The company, which signed an exclusive deal with the city, also provides the scanners in some of the country’s most troubled school districts in cities like Detroit, St. Louis, and Washington.


The computer also can be programmed to “applaud” members of the basketball team, for example, if they win a major tournament.


“We want it to be a deterrent but we want it to be positive as well,” Mr. Morrison instead.


Students at Brooklyn Technology High School were fuming this week when the scanners arrived.


“Whoever came up with this policy should be fired,” one student said yesterday as she stood outside with hundreds of others trying to get to their first-period classes.


The scanners appeared at Brooklyn Tech as tensions were simmering over the Bloomberg administration’s new random metal detector searches and increased efforts to ban cell phones.


On Monday morning, some students who didn’t know about the ID scanners turned around and went home after they saw hundreds of students packed onto the sidewalk outside of school. Students said they thought the police were there and would take away their cell phones.


While it only takes one-fifth of a second to scan the cards, the new system is causing long delays at the school with more than 4,000 students. The system requires students to swipe a card through a computer on a portable cart that flashes their photo on a screen. A school official must monitor each computer.


Yesterday morning, students grumbled about the new system and mostly complained about having to arrive 20 minutes earlier just to get inside the building. Students travel to the school in Fort Greene from all five boroughs, and many already wake up before the sun rises to make it to first period, which starts just before 8 a.m.


“The scanner is supposed to be for attendance, but we’re going to be late to class, so what’s the point?” a freshman, Jaely Jimenez, said. The delays have drastically decreased over the past few days.


At the elite Stuyvesant High School, where attendance is more than 95%, students were less than pleased when the scanners were introduced at the end of March.


After some members of the student union threatened to demonstrate on the steps of City Hall, the administration agreed that students would only have to swipe in the morning and not when they left the building for lunch.

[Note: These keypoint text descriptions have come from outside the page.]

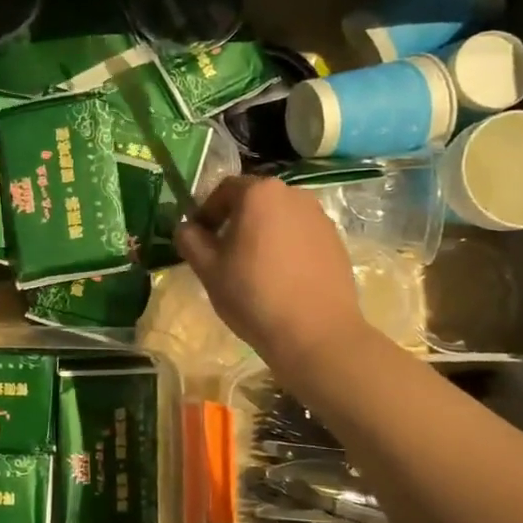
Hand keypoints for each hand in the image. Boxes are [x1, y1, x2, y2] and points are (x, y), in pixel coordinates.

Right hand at [174, 176, 369, 377]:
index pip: (224, 189)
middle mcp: (294, 194)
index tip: (198, 238)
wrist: (316, 333)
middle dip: (235, 221)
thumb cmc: (253, 294)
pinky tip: (280, 278)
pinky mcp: (336, 241)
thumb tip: (186, 228)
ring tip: (253, 267)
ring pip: (279, 217)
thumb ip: (190, 240)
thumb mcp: (208, 269)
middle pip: (255, 200)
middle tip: (222, 253)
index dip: (206, 211)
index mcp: (259, 193)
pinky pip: (301, 234)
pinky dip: (286, 246)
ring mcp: (320, 217)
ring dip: (262, 233)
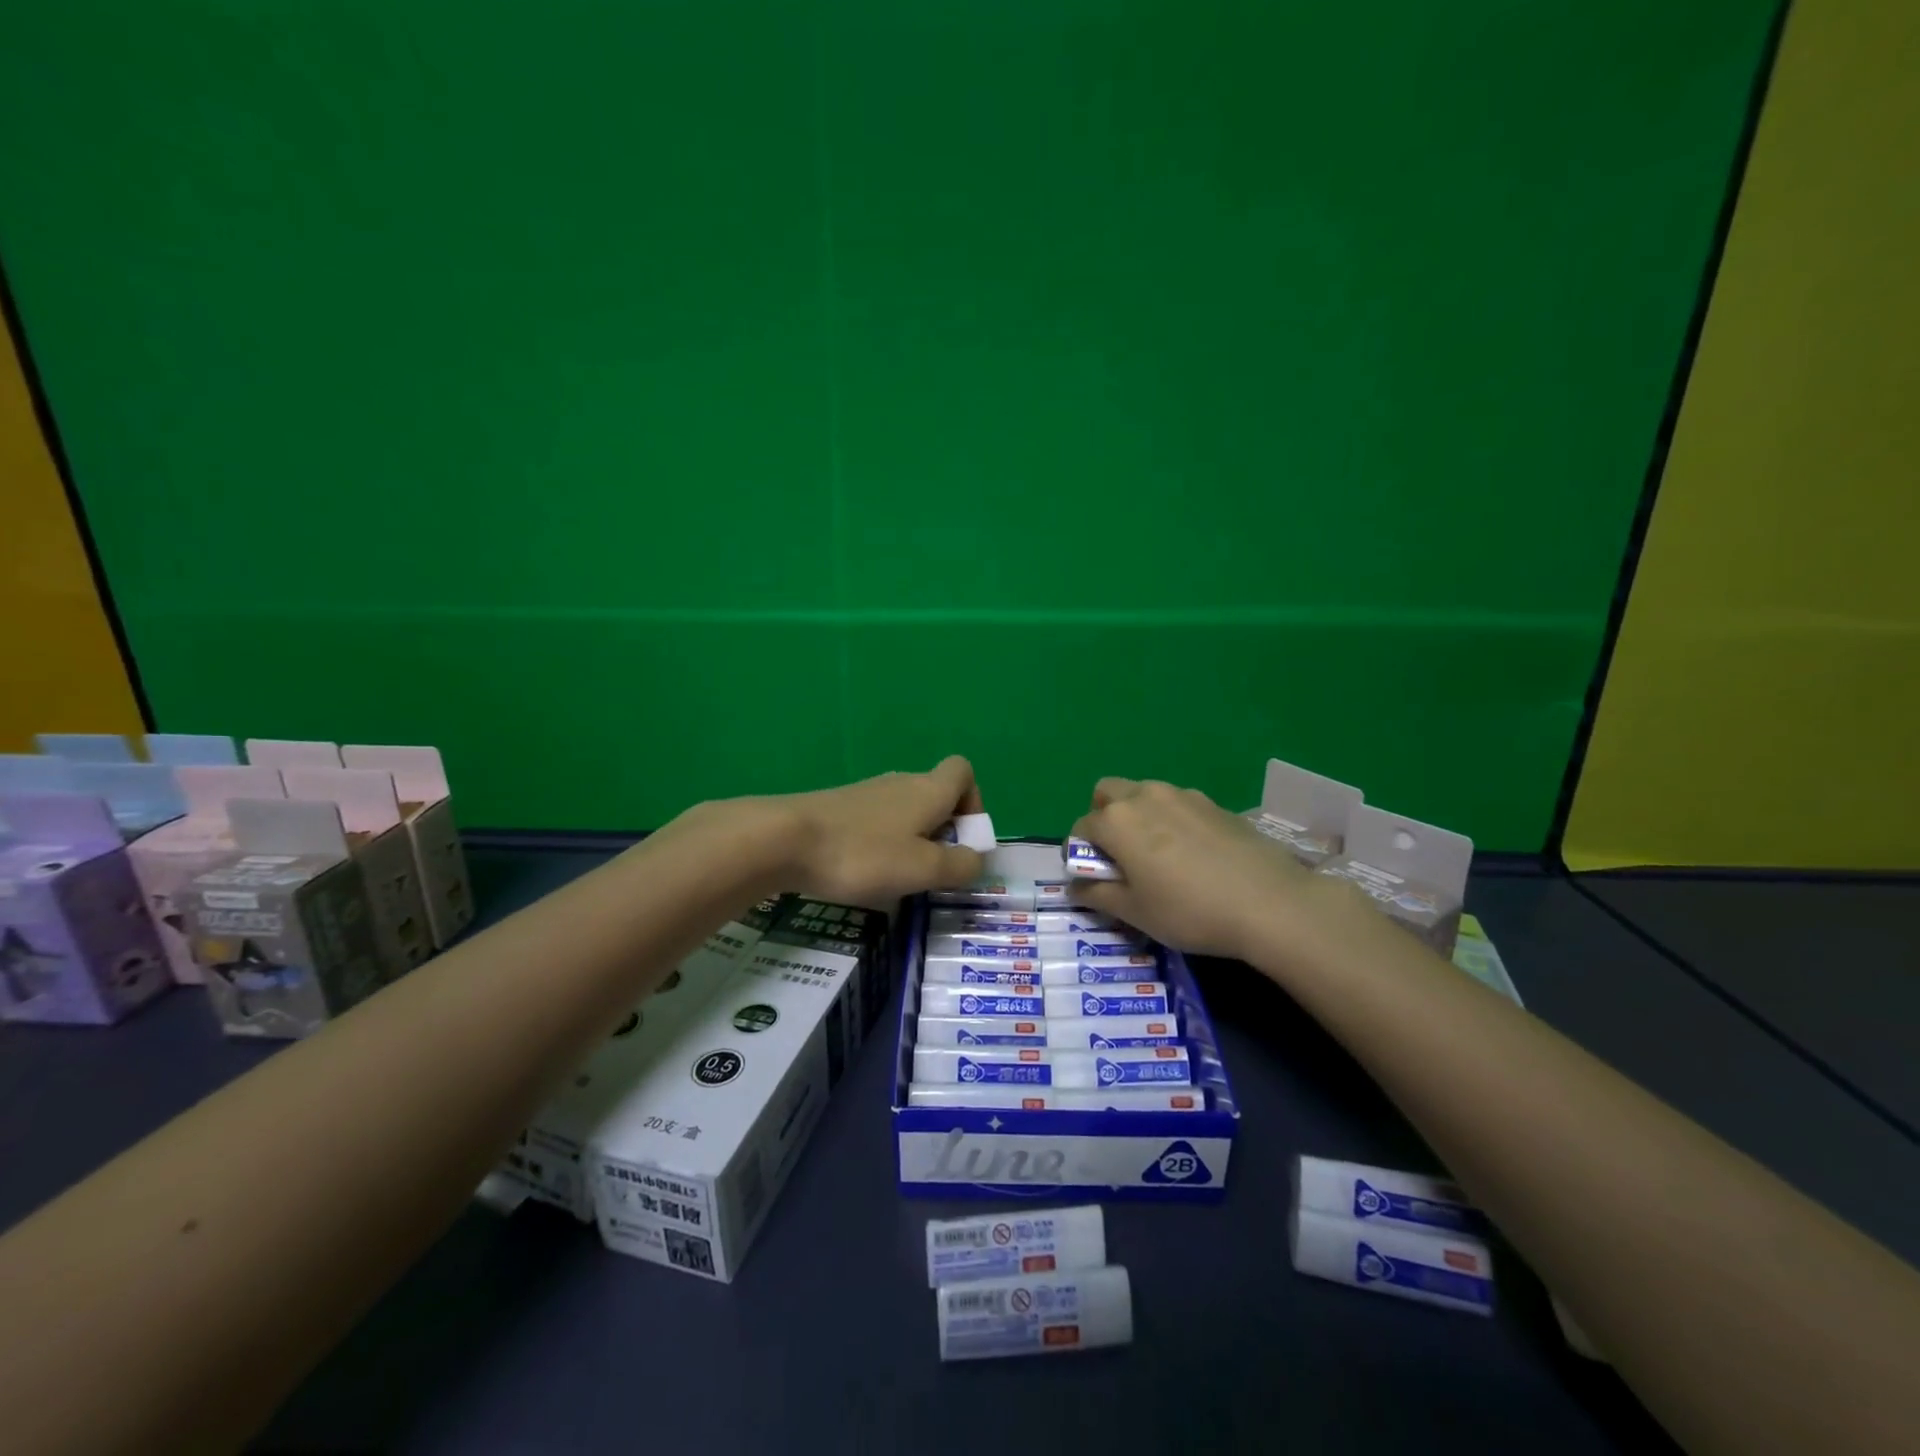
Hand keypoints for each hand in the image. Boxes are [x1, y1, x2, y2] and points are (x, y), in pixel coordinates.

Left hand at [776, 755, 985, 905]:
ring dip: (911, 842)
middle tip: (931, 871)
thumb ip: (960, 865)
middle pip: (935, 796)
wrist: (785, 839)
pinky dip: (882, 845)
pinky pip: (877, 823)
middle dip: (943, 832)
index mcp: (928, 790)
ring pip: (905, 812)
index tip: (962, 839)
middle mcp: (901, 783)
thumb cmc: (864, 854)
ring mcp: (867, 794)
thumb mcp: (923, 869)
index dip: (973, 802)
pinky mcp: (840, 809)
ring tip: (896, 878)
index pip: (963, 771)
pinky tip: (864, 873)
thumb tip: (977, 859)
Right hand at [1068, 778, 1335, 962]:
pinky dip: (1171, 820)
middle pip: (1107, 793)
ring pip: (1143, 794)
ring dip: (1138, 815)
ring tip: (1159, 855)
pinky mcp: (1213, 803)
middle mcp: (1144, 796)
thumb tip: (1074, 886)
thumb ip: (1096, 895)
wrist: (1270, 903)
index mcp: (1116, 821)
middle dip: (1103, 818)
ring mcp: (1182, 795)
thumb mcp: (1135, 912)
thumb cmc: (1189, 911)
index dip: (1079, 854)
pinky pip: (1177, 804)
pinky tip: (1194, 854)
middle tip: (1120, 856)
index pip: (1080, 828)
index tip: (1095, 879)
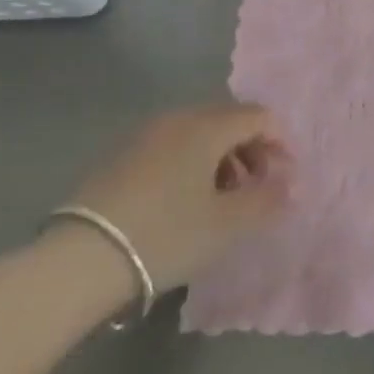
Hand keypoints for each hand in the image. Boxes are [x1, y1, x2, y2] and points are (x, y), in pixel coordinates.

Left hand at [56, 102, 292, 292]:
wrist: (81, 258)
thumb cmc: (166, 234)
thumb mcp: (226, 225)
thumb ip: (266, 201)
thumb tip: (292, 186)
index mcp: (208, 125)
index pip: (258, 116)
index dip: (279, 142)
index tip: (284, 178)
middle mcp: (178, 117)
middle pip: (228, 120)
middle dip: (250, 151)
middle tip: (255, 190)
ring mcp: (146, 133)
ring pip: (198, 133)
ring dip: (221, 159)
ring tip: (220, 201)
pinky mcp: (121, 154)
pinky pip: (172, 146)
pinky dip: (191, 164)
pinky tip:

“One of the concerns was that it was turning the school into a prison and that it was an invasion of our rights,” Andrew Saviano, the managing editor of the student newspaper, the Stuyvesant Spectator, said.


The assistant principal of technology services, Edward Wong, said the system makes it’s easier to monitor student attendance. Teachers still take attendance at every class and there are no plans to eliminate the attendance teacher position at city schools, according to the Department of Education.


“They said that the administration did not trust them – I could see that too, but it’s a safety issue. We don’t want kids going out during their nonlunch period,” he said.


Students at Stuyvesant also use the cards to check out library books and purchase cafeteria lunches. Other schools ask students to scan the cards when they enter the lunchroom or the gym to insure that they are not cutting class.


One of the promotional videos for School Technology Management includes a clip of a girl frowning after she was caught skipping a class.


At each school, the scanners cost about $30,000 to $70,000 in addition to $5,000 a year in maintenance costs.


A spokesman for the education department, Ketih Kalb, said the system makes it easier to track students and make them accountable. He said that is up to individual schools if they want to use the scanners.


Until five years ago, some schools used an older system to monitor building access. Students would swipe a card and either a red or green light would appear.


Asked about privacy concerns, Mr. Morrison said only the school has access to student information under the Student Technology Management system. While a credit card company once contacted the company to see if it would be interested in turning its product into a credit card (it said it is not), it said the Department of Defense has never tried to gain access to information for recruiting purposes.